▼▼▼

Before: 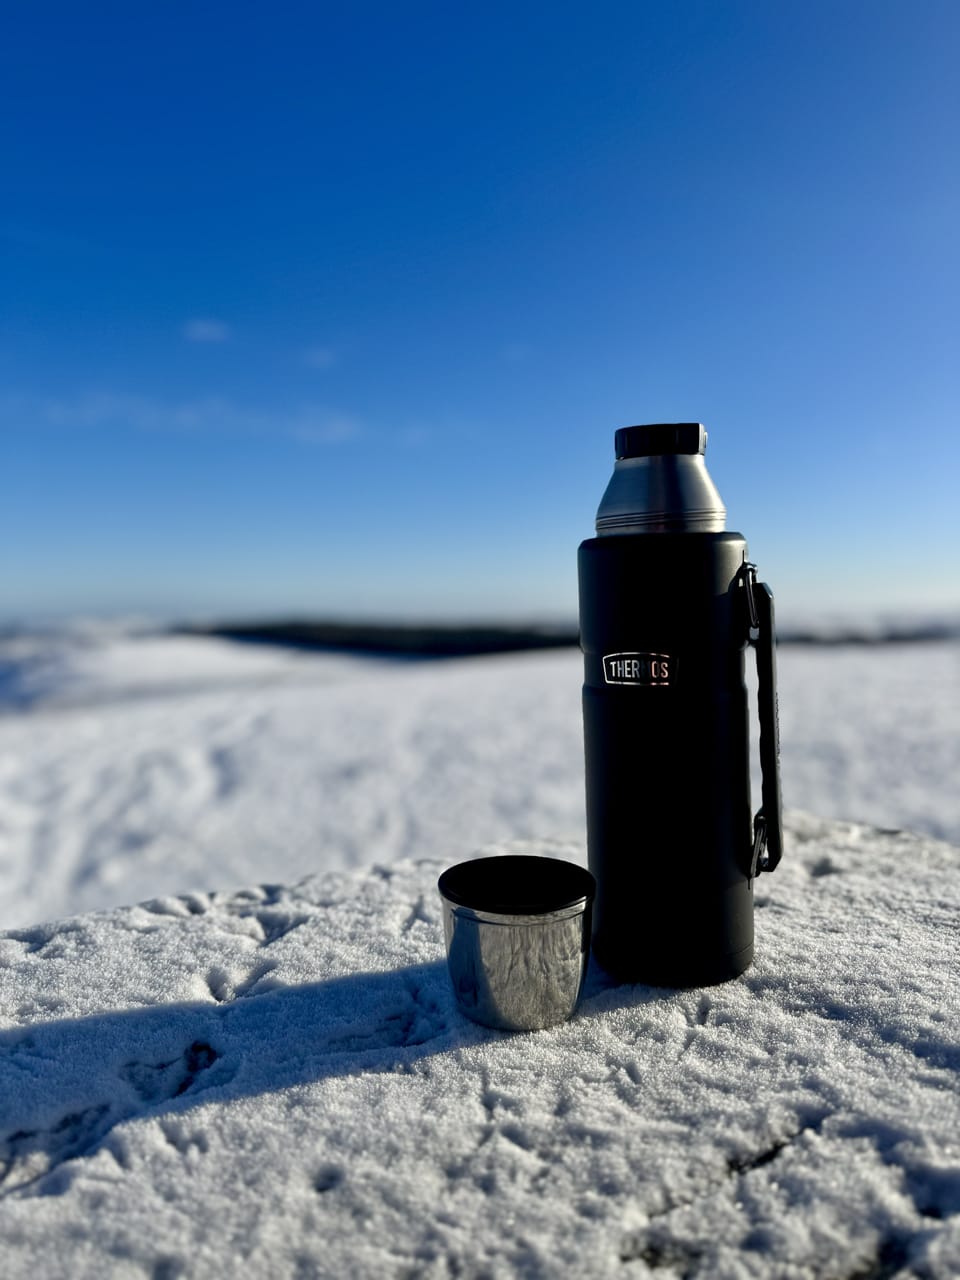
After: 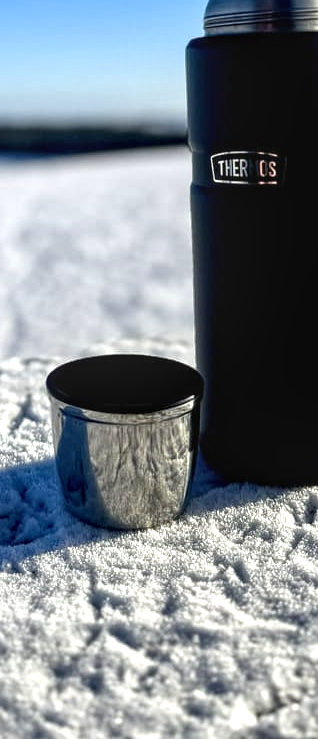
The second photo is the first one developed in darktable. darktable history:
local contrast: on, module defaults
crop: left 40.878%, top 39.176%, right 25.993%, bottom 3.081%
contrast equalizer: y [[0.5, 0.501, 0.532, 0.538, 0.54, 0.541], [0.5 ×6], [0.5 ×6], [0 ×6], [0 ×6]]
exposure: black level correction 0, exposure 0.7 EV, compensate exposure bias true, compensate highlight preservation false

▲▲▲

What is expected: Turn every line of the listing above into a Markdown table with the columns Number and Text, numbering each line that isn't blank and skipping blank ones. Leave the pictures out.

Written response:
| Number | Text |
|---|---|
| 1 | Before:  |
| 2 | After:  |
| 3 | The second photo is the first one developed in darktable. darktable history: |
| 4 | local contrast: on, module defaults |
| 5 | crop: left 40.878%, top 39.176%, right 25.993%, bottom 3.081% |
| 6 | contrast equalizer: y [[0.5, 0.501, 0.532, 0.538, 0.54, 0.541], [0.5 ×6], [0.5 ×6], [0 ×6], [0 ×6]] |
| 7 | exposure: black level correction 0, exposure 0.7 EV, compensate exposure bias true, compensate highlight preservation false |